Par Michel Dufour
Date de publication originale : 2019 (Druide)
Genre : Enquête
Personnage principal : Maud Graham, police de Québec
Chrystine Brouillet est l’auteure québécoise la plus prolifique dans le domaine des polars, il n’est donc pas surprenant qu’elle soit l’écrivaine que j’ai le plus commentée; en général, pour en dire du bien.
Dans son Ombre est un roman à deux temps : d’une part, le beau Sacha Walters, qui attire aussi bien les femmes que les hommes, après s’être expatrié à Toronto, s’est volatilisé. D’autre part, dans la ville de Québec, un climat de tension domine la famille de Martin Chevrette, ministre au provincial : sa femme, Laure Genest, s’efforce de tout gérer mais est incapable de négocier avec les jumelles Alizée et Lili-Rose. Alizée fuguera à quelques reprises et on finira par la retrouver morte, assassinée, déguisée en suicide. Maud Graham et ses collègues enquêtent directement sur ce cas. L’enquête sur la disparition de Sacha et celle sur le meurtre d’Alizée se recouperont quand les policiers apprendront que le ministre Chevrette et Sacha entretenaient une liaison dangereuse.
À première vue, et comme c’est souvent le cas avec Brouillet, on a l’impression de lire un roman psychologique, ce genre de romans plutôt artificiels où l’intrigue est secondaire et l’enquête truffée de beaux hasards. Pas chez Brouillet : c’est vrai que la dimension psychologique est importante, mais ce qui intéresse surtout notre auteure c’est l’analyse des relations interpersonnelles des principaux personnages, l’effet des événements sur leur caractère et dispositions, dont on peut presque prévoir l’avenir. La description de Laure Genest est fine et exhaustive, depuis le début de son congé de maternité jusqu’au choc de l’adolescence de ses filles, où les belles apparences sont de plus en plus difficiles à maintenir. Il ne s’agit pas seulement de doter les personnages d’une épaisseur consistante, mais d’intégrer les relations interpersonnelles au cœur de l’intrigue. Les techniques policières proprement dites deviennent ainsi moins arides. Et les liens d’amitié entre les enquêteurs facilitent le travail en commun plutôt que de l’en détourner.

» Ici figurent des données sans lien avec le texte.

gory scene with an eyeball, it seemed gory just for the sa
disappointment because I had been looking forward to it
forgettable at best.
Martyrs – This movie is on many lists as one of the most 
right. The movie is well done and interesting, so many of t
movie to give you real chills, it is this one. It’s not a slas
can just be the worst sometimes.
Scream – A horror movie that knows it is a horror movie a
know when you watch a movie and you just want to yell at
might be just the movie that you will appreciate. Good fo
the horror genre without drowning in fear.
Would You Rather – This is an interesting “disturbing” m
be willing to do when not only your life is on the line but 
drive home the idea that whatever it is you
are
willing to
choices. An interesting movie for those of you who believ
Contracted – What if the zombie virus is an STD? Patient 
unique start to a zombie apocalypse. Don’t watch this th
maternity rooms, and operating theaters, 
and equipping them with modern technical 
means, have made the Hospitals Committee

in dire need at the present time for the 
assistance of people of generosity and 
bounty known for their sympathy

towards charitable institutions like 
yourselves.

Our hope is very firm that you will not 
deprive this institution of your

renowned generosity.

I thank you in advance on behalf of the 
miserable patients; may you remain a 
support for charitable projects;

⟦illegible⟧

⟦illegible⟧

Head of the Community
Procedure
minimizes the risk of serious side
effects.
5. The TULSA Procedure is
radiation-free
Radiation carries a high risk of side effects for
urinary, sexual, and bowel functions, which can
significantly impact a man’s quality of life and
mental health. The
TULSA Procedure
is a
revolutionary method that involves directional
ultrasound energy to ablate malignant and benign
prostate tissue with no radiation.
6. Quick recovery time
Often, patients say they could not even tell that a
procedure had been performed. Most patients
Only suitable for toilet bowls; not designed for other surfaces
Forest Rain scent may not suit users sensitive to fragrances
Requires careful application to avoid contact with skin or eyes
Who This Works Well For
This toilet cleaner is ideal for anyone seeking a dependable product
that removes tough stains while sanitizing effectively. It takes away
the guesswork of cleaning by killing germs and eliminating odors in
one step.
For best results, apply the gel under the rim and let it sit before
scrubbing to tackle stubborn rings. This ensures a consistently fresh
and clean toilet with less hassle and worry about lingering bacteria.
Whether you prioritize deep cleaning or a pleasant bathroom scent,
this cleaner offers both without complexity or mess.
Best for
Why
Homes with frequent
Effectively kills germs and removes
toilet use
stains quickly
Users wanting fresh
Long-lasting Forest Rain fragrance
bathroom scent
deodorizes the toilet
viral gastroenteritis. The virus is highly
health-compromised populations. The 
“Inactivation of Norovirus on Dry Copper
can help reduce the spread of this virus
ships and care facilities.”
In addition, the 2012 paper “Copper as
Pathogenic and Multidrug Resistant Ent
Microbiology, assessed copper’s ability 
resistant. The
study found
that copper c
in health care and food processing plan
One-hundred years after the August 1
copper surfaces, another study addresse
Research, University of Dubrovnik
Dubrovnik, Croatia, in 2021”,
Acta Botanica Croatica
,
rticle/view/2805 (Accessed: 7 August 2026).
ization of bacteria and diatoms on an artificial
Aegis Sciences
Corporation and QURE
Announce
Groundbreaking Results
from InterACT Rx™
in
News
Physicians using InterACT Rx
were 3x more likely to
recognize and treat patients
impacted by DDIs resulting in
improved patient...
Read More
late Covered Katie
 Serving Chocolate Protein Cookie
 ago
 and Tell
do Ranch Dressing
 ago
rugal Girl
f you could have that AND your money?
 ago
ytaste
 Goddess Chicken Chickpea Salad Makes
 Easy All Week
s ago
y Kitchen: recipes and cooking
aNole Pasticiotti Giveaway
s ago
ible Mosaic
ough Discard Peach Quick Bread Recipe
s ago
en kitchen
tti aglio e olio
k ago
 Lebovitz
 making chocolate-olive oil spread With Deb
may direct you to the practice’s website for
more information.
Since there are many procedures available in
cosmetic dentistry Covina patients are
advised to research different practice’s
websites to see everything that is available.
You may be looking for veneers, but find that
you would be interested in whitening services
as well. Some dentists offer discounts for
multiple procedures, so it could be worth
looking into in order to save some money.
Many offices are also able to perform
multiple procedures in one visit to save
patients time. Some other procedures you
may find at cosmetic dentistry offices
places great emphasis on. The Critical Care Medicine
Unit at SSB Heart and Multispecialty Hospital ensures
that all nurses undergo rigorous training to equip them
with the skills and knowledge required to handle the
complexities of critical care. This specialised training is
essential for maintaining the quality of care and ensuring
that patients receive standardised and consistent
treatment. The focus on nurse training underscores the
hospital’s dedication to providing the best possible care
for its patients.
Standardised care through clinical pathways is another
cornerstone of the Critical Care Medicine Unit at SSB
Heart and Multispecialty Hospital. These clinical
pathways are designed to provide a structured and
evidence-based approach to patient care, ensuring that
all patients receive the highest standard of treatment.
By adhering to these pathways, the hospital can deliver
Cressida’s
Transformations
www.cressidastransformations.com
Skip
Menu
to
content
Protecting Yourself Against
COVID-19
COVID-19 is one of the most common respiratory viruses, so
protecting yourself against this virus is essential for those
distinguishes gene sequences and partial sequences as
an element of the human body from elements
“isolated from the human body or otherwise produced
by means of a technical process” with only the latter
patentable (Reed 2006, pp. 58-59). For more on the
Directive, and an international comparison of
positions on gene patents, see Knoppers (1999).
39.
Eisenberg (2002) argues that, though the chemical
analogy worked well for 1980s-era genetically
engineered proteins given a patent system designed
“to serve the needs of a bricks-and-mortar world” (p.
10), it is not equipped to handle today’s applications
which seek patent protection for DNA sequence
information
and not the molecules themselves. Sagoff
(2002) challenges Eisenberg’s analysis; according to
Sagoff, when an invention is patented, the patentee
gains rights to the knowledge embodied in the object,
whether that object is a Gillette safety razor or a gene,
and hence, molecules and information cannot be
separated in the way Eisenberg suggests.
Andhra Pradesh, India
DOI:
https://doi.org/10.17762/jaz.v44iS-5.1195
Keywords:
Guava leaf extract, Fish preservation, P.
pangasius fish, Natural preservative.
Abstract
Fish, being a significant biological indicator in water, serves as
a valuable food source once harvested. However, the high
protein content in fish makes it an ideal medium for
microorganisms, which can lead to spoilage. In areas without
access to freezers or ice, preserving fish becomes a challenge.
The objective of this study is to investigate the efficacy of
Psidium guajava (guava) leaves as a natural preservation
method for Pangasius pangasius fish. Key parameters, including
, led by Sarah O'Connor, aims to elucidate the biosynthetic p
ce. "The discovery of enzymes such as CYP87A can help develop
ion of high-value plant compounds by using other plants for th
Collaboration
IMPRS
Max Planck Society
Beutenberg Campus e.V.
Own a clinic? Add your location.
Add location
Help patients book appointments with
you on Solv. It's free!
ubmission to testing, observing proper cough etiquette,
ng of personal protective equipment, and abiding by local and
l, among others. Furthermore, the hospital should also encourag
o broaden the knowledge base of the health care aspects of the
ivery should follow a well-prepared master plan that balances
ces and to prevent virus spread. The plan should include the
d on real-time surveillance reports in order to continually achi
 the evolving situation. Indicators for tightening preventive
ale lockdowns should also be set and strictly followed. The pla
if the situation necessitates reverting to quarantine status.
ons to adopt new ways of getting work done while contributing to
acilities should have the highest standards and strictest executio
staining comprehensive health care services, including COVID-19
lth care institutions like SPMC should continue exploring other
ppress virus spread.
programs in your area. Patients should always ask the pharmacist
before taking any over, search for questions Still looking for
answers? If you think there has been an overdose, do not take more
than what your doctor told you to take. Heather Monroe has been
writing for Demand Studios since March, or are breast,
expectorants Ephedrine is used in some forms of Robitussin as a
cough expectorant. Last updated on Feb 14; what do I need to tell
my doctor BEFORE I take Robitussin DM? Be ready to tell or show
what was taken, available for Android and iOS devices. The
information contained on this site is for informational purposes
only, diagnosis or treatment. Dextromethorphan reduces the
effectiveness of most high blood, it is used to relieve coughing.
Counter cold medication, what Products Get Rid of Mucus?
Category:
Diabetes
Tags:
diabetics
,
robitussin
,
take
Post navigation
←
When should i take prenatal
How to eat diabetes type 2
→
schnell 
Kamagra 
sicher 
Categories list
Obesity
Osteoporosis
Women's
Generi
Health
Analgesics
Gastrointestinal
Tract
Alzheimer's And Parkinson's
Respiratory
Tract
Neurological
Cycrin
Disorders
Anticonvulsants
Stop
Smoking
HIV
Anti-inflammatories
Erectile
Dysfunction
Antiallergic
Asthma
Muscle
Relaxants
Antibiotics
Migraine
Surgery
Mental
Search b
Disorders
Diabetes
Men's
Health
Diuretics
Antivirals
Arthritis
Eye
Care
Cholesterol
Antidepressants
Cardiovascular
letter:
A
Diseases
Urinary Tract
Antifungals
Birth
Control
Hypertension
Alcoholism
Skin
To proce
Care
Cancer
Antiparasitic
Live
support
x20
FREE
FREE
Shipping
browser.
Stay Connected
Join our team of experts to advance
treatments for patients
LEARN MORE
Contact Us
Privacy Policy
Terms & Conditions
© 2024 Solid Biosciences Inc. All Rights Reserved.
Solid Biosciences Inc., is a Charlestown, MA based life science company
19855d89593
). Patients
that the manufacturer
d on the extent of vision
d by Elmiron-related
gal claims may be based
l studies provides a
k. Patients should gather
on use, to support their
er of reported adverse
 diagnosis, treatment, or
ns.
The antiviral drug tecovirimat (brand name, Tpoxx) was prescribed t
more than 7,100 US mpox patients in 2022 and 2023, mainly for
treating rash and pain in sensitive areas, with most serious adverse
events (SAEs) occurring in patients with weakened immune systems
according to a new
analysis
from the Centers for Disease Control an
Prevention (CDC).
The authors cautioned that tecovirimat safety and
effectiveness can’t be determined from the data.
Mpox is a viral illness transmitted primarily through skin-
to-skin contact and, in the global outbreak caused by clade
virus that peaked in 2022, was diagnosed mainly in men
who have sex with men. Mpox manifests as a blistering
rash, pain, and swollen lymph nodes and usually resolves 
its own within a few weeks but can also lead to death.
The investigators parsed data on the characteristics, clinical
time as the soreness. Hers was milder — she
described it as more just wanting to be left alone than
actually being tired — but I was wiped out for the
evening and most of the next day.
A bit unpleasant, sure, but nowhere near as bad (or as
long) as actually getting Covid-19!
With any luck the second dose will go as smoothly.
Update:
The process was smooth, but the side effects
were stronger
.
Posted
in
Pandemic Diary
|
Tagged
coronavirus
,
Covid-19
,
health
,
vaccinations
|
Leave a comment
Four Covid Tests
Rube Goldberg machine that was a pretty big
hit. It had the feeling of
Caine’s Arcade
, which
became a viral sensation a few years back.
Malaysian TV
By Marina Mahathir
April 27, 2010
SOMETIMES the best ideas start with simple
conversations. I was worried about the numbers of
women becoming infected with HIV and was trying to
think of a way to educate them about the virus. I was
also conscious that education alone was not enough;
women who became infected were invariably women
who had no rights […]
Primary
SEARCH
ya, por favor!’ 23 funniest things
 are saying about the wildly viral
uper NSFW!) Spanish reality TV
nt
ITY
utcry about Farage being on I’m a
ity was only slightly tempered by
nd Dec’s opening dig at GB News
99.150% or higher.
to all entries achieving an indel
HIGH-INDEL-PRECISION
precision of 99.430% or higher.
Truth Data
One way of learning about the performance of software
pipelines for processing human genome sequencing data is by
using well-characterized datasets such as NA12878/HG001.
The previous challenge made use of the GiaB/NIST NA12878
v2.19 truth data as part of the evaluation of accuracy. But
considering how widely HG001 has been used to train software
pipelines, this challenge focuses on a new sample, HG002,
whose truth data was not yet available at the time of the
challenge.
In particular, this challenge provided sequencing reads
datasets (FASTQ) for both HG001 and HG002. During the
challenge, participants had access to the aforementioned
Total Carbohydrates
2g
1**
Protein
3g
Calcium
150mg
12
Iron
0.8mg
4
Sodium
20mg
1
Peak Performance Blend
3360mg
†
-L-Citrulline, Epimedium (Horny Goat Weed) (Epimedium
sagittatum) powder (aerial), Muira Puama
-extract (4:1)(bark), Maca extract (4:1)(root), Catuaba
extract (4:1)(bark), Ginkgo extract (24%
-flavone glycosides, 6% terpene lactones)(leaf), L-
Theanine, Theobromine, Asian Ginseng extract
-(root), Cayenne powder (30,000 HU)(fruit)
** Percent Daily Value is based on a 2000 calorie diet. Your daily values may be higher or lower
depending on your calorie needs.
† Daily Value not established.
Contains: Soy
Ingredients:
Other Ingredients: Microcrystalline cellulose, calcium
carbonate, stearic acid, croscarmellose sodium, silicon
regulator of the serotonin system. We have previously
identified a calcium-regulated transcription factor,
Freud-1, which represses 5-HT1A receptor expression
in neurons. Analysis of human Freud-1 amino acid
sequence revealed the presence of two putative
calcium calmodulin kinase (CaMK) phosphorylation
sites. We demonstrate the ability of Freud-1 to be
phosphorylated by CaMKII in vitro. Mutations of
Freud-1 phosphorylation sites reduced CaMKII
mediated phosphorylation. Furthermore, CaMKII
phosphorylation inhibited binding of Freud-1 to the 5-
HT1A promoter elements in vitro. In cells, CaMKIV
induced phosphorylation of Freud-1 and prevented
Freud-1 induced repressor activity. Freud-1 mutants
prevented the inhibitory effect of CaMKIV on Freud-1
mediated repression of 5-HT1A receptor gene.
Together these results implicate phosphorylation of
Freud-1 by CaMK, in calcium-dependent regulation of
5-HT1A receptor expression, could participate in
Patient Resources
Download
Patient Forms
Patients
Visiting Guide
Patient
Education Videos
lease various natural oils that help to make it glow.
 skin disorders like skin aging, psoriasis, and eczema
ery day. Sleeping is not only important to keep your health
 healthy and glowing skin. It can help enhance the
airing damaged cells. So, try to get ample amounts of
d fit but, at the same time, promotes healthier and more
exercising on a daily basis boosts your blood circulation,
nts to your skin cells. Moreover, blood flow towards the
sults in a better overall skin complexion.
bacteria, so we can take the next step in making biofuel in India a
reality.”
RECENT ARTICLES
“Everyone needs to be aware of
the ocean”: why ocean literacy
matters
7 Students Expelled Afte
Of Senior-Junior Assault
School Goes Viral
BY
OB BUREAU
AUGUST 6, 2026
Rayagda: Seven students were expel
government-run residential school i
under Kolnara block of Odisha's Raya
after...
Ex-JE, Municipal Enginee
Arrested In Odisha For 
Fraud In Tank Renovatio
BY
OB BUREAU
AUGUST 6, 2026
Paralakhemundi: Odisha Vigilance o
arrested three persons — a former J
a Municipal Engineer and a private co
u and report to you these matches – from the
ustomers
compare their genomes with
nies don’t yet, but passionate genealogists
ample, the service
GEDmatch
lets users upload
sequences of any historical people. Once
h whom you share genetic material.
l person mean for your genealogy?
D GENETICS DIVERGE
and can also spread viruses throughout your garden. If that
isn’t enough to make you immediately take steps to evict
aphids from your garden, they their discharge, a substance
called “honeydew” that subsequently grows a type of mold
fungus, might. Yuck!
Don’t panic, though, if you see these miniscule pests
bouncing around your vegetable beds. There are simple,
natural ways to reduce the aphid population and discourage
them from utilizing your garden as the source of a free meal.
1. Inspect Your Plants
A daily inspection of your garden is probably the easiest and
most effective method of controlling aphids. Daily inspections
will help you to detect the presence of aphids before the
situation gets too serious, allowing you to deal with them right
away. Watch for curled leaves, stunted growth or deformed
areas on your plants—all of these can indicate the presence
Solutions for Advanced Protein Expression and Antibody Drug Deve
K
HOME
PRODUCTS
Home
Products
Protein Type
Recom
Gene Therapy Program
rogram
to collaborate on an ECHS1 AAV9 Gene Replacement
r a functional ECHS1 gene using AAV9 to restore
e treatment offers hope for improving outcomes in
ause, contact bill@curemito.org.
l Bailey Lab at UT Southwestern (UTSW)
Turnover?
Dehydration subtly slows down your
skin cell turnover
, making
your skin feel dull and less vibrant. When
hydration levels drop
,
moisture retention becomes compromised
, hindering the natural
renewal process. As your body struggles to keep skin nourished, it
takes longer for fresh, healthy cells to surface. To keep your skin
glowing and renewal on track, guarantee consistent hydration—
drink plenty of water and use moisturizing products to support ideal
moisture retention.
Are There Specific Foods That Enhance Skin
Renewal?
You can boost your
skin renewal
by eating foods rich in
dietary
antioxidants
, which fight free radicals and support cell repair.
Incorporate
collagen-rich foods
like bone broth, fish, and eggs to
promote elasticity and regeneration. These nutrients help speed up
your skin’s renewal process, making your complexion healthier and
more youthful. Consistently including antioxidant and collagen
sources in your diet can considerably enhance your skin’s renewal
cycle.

Brouillet se penche sur la réalité de la vie et de la famille bourgeoises, un peu comme le fait Chabrol dans ses films; et là où Chabrol opposait les belles images du décor aux laideurs des sentiments cachés, Brouillet oppose la solidarité des liens d’amitié de son équipe aux passions tristes et solitaires de ses assassins.
Extrait :
Sa fille était morte.
Et elle ne ressentait rien. Alors qu’elle aurait dû éprouver un grand soulagement. Pourquoi ne ressentait-elle jamais rien ? Il lui semblait qu’elle n’avait plus rien éprouvé depuis des années. Dix ans, douze ans ? Depuis qu’elle avait compris que la complicité des jumelles l’excluait de leur intimité. Elle secoua la tête, faillit dévisser la bouteille de VSOP pour boire une gorgée, se raisonna. Ce n’était pas le moment de s’abandonner à ses états d’âme. Elle devait conserver son sang froid.